CAPAS adds domain evidence fields over standard provenance:

• physical_evidence_level
• verification_independence
• witness_stack
• reference_truth
• evidenceStatus
• abs_error
• expected
• value
• observable
• local_property_tests
• universal_anchor
• invariant_caught
• claim_scope

The important distinction is that not all traces are training gold. Some traces exist to prove the format can honestly represent uncertainty, failure, or rejection.

Validate The Published Evidence Corpus

Use a Python environment that has the declared public corpus stack available. Check it first:

python3 scripts/check_reproducibility_env.py

The public repository ships the evidence traces and validators. Private/local scientific engines used during exploratory corpus generation are intentionally not packaged in the public release. The public command runs:

1. RO-Crate validation
2. CAPAS physical-evidence profile validation
3. witness independence validation
4. evidence claim validation
5. universal anchor matrix validation
6. audit summary

python3 scripts/build_evidence_corpus.py

coverage_ready=True is expected. fine_tune_ready=False is also expected until blind inference review is completed.

Validate RO-Crate Coverage

python3 benchmarks/validate_ro_crates.py

The validator checks that evidence is present where it should be and absent where it would be dishonest:

• analytic success: present
• cross-sim success: present
• no-evidence success: none_declared
• backend failure: not_applicable_failed
• router rejection: not_applicable_rejected

Validate CAPAS Physical Evidence Profile

python3 benchmarks/validate_capas_profile.py

This checks the local CAPAS profile over Workflow Run RO-Crate-style crates: WRROC profile URIs, ComputationalWorkflow, top-level CreateAction, parameter realization, capas:evidenceStatus, and capas:PhysicalEvidence semantics. This is a local profile validator, not official profile registration.

External RO-Crate Validation

python3 -m pip install -r requirements-validation.txt
python3 benchmarks/validate_ro_crates_external.py

This uses the ResearchObject rocrateValidator package and writes benchmarks/ro_crates/official_validation_report.json. Current crates validate as RO-Crates without warnings.
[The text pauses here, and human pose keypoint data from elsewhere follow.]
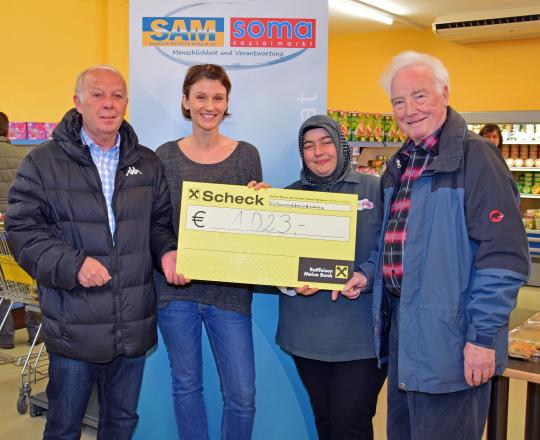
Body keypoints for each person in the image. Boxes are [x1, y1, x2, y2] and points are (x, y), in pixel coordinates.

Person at [340, 51, 529, 440]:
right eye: (398, 101)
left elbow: (503, 258)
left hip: (454, 339)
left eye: (420, 96)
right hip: (405, 335)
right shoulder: (401, 164)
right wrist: (369, 273)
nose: (409, 109)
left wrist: (481, 337)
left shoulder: (477, 159)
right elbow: (395, 241)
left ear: (445, 93)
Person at [5, 65, 182, 440]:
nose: (108, 104)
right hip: (74, 324)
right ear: (77, 102)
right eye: (98, 95)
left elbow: (158, 226)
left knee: (120, 423)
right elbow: (22, 231)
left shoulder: (146, 163)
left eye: (117, 96)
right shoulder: (42, 162)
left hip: (132, 323)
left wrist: (167, 251)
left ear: (126, 104)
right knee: (65, 426)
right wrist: (73, 265)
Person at [154, 64, 262, 440]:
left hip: (229, 294)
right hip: (177, 292)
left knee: (242, 397)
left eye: (218, 97)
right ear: (186, 101)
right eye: (200, 96)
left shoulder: (246, 155)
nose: (209, 105)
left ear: (227, 102)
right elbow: (157, 222)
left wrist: (262, 206)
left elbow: (253, 229)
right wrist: (168, 254)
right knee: (186, 387)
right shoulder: (163, 156)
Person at [275, 115, 386, 440]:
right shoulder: (289, 196)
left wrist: (365, 275)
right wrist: (290, 282)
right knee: (325, 419)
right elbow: (274, 257)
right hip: (307, 335)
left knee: (350, 421)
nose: (318, 152)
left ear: (341, 145)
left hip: (362, 336)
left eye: (326, 142)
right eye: (309, 146)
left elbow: (393, 246)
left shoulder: (375, 188)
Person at [0, 111, 40, 349]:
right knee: (28, 280)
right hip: (19, 228)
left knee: (3, 284)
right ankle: (36, 331)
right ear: (7, 130)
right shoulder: (25, 156)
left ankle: (5, 337)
CAPAS emits a recognized .cwl workflow descriptor for packaging and records Python as the implementation language for the costurero.

Positioning

See:

• docs/PROJECT_DASHBOARD.md
• docs/REPRODUCIBILITY.md
• docs/SOTA_POSITIONING.md
• docs/SOTA_DAILY_WATCH.md
• docs/DAILY_SOTA_UPDATE.md
• docs/WORKFLOW_RUN_RO_CRATE_ALIGNMENT.md
• docs/profile/CAPAS_PHYSICAL_EVIDENCE_PROFILE.md
• docs/FORMAL_BOUND_AXIS.md
• docs/WITNESS_INDEPENDENCE_AXIS.md
• docs/OPTIMIZATION_BRIDGE.md
• docs/EXPERIMENTAL_EVIDENCE_AXIS.md
• docs/UNIVERSAL_INVARIANT_ANCHORING.md
• docs/METAMORPHIC_TESTING_POSITIONING.md
• docs/SCIAGENTGYM_AUDIT.md
• docs/QMB100_AUDIT.md
• docs/VVUQ_QUANTUM_AUDIT.md
• docs/COVERAGE.md
• docs/EXTERNAL_MVP_LAUNCH_PLAN.md

Short defensible claim:

CAPAS is an evidence-typed claim gate over scientific-computation traces: it reads or packages provenance-aligned evidence and decides whether that evidence licenses ACCEPT, REWRITE, REJECT, or HOLD.